38
Оставаться в замке Клессхайм Гитлер больше не мог. Довольно коротко и сухо переговорив с премьер-министром Венгрии, — тем для переговоров у них теперь становилось все меньше, — он к исходу того же дня вернулся в «Бергхоф».
«Интересно, кто из них стрелял бы в меня? — мрачно рассуждал фюрер, усаживаясь в глубокое массивное кресло напротив разожженного по его распоряжению камина. — Кейтель? Фон Клюге? Вряд ли. Рундштедт? Тоже не решится. Но не Йодль же!»
Вспомнив невзрачную фигуру генерала, Гитлер почему-то проникся жалостью к нему Конечно же, не Йодль, поспешил он оградить этого жалкого, но преданного штабиста от собственных подозрений.

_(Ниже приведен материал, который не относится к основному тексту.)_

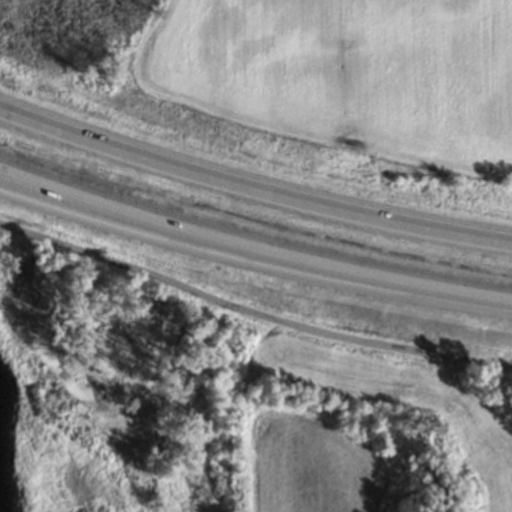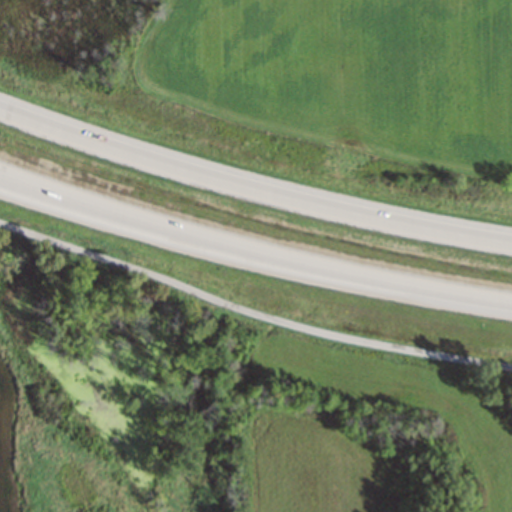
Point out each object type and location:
road: (252, 187)
road: (89, 214)
road: (252, 249)
road: (251, 311)
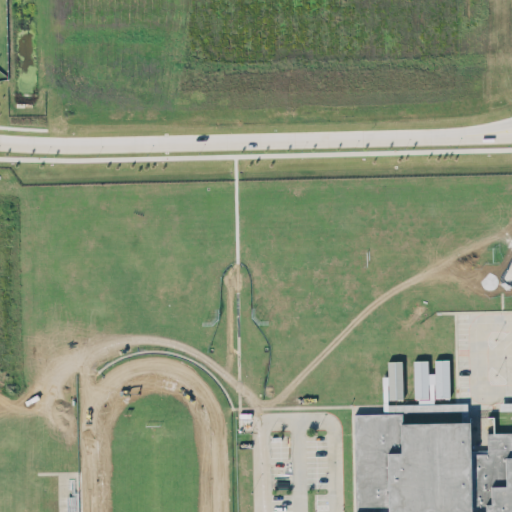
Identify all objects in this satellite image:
road: (505, 128)
road: (505, 131)
road: (248, 138)
road: (471, 356)
building: (430, 378)
building: (393, 380)
road: (295, 417)
building: (428, 463)
road: (297, 464)
building: (429, 466)
parking lot: (295, 470)
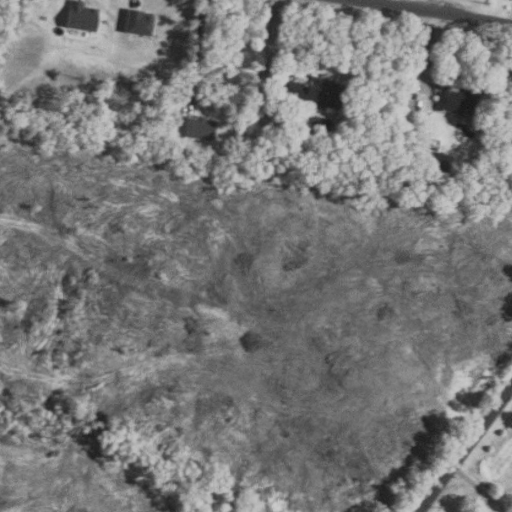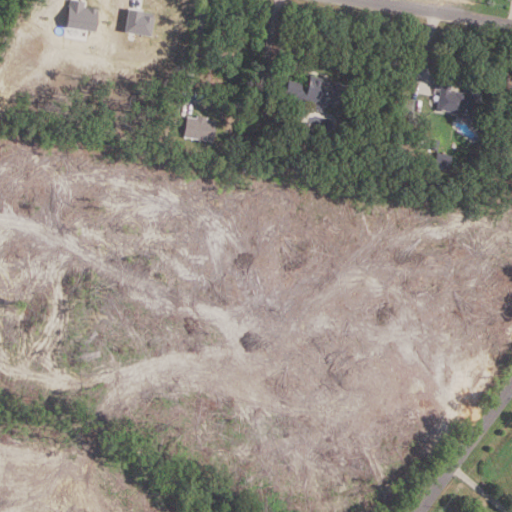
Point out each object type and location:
road: (138, 1)
road: (460, 8)
building: (83, 17)
building: (142, 26)
road: (269, 42)
road: (428, 46)
road: (196, 53)
building: (319, 91)
building: (326, 91)
building: (454, 96)
building: (458, 96)
building: (200, 126)
building: (201, 128)
building: (434, 144)
building: (440, 162)
road: (465, 449)
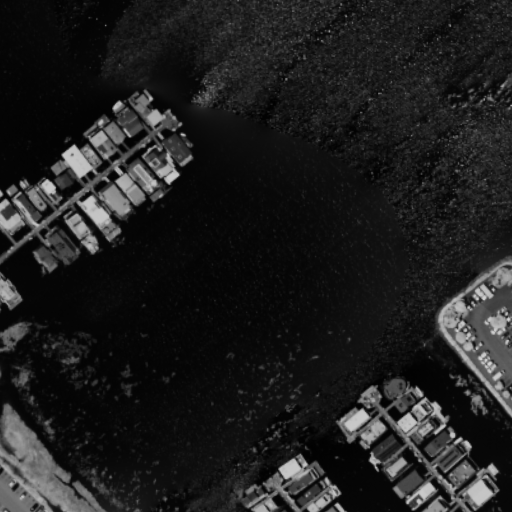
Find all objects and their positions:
building: (143, 108)
building: (126, 123)
building: (127, 123)
building: (112, 132)
building: (100, 144)
building: (173, 147)
building: (173, 148)
building: (156, 162)
building: (156, 162)
building: (79, 164)
building: (62, 174)
building: (140, 175)
building: (140, 176)
pier: (93, 181)
building: (126, 187)
building: (48, 191)
building: (113, 198)
building: (34, 199)
building: (112, 199)
building: (25, 206)
building: (26, 208)
building: (94, 211)
building: (9, 217)
building: (76, 227)
building: (59, 241)
building: (60, 243)
building: (42, 256)
building: (4, 289)
road: (482, 331)
parking lot: (485, 332)
building: (394, 385)
building: (404, 401)
building: (413, 416)
building: (357, 418)
building: (426, 428)
building: (372, 429)
building: (437, 441)
pier: (409, 444)
building: (386, 446)
building: (385, 447)
building: (448, 457)
building: (450, 457)
building: (398, 464)
building: (293, 465)
building: (462, 471)
building: (462, 472)
building: (301, 481)
building: (408, 482)
building: (408, 483)
pier: (279, 489)
building: (310, 491)
building: (479, 491)
building: (480, 491)
building: (421, 494)
building: (253, 495)
building: (421, 495)
building: (320, 500)
road: (9, 502)
building: (436, 505)
building: (266, 506)
building: (436, 506)
building: (332, 509)
building: (334, 509)
building: (283, 510)
building: (453, 511)
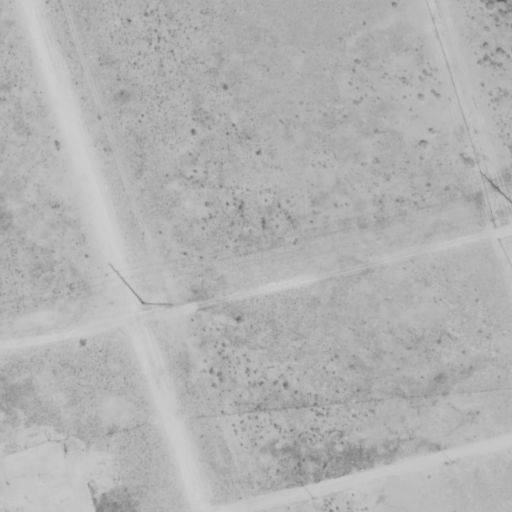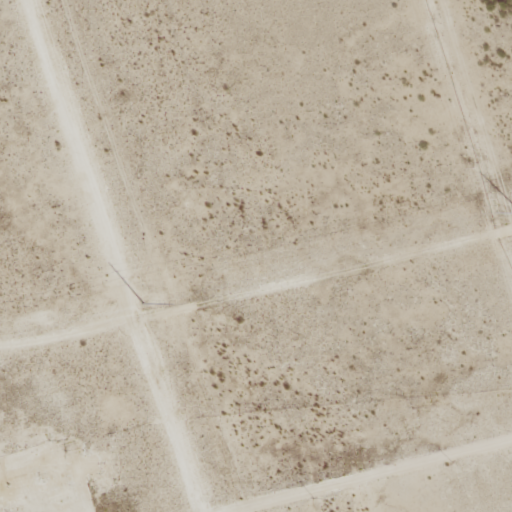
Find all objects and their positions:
road: (370, 476)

«Значит, Роммель, — вдруг вспомнился ему вспыхивающий аристократическим презрением взгляд '‘героя Африки”. Героя, потерпевшего в той самой Африке бесславное поражение… — Скорее всего — Роммель. Почему бы и нет? Уж этот-то решится. При его-то популярности. К тому же в последнее время он чувствует себя ущемленным. Всего лишь командующий группой армий, а не фронтом.
Кто-то из них должен будет предложить мне завершить войну на Западе мирными переговорами. Таким деликатным образом мне будет предъявлен ультиматум всего осрамившегося генералитета. И кто же решится на это? Не Рундштедт и не Кейтель. Только Роммель. Впрочем, так ли уж важно, кто именно? Важно, что тот, кто решится предъявить их генеральский ультиматум, неминуемо окажется в числе заговорщиков».
Света он так и не зажег. Чем сумрачнее становилось в фюрер-гостиной, как называли эту маленькую комнатку, в которой Гитлер обычно любил уединяться ненастными зимними вечерами, тем контрастнее отражалось пламя камина, тем больше оно напоминало ночной костер изгнанника.
Ну конечно же, изгнанника! Он, всеми проклятый и отовсюду изгнанный, сидит один в какой-то хижине посреди альпийского пастбища. Вокруг на десятки километров ни одной человеческой души. А рядом — стая волков, терпеливо поджидающих, пока угаснет отпугивающий их огонь и обессилевший уставший человек уснет, чтобы сразу же стать их жертвой.
В последнее время Гитлер почему-то все чаще представлял себя в образе изгнанника, вернувшегося в то состояние, в котором начинал свое восхождение к вершинам рейха. Начинал, появившись в Германии человеком без гражданства, без крыши над головой и денег, без профессии и друзей. То и дело ему чудилось, что он вынужден скрываться, а потому блуждает равнинами Померании, прячется в скалистых бухтах острова Рюген или ютится в пещерках на лесистых склонах Баварских Альп.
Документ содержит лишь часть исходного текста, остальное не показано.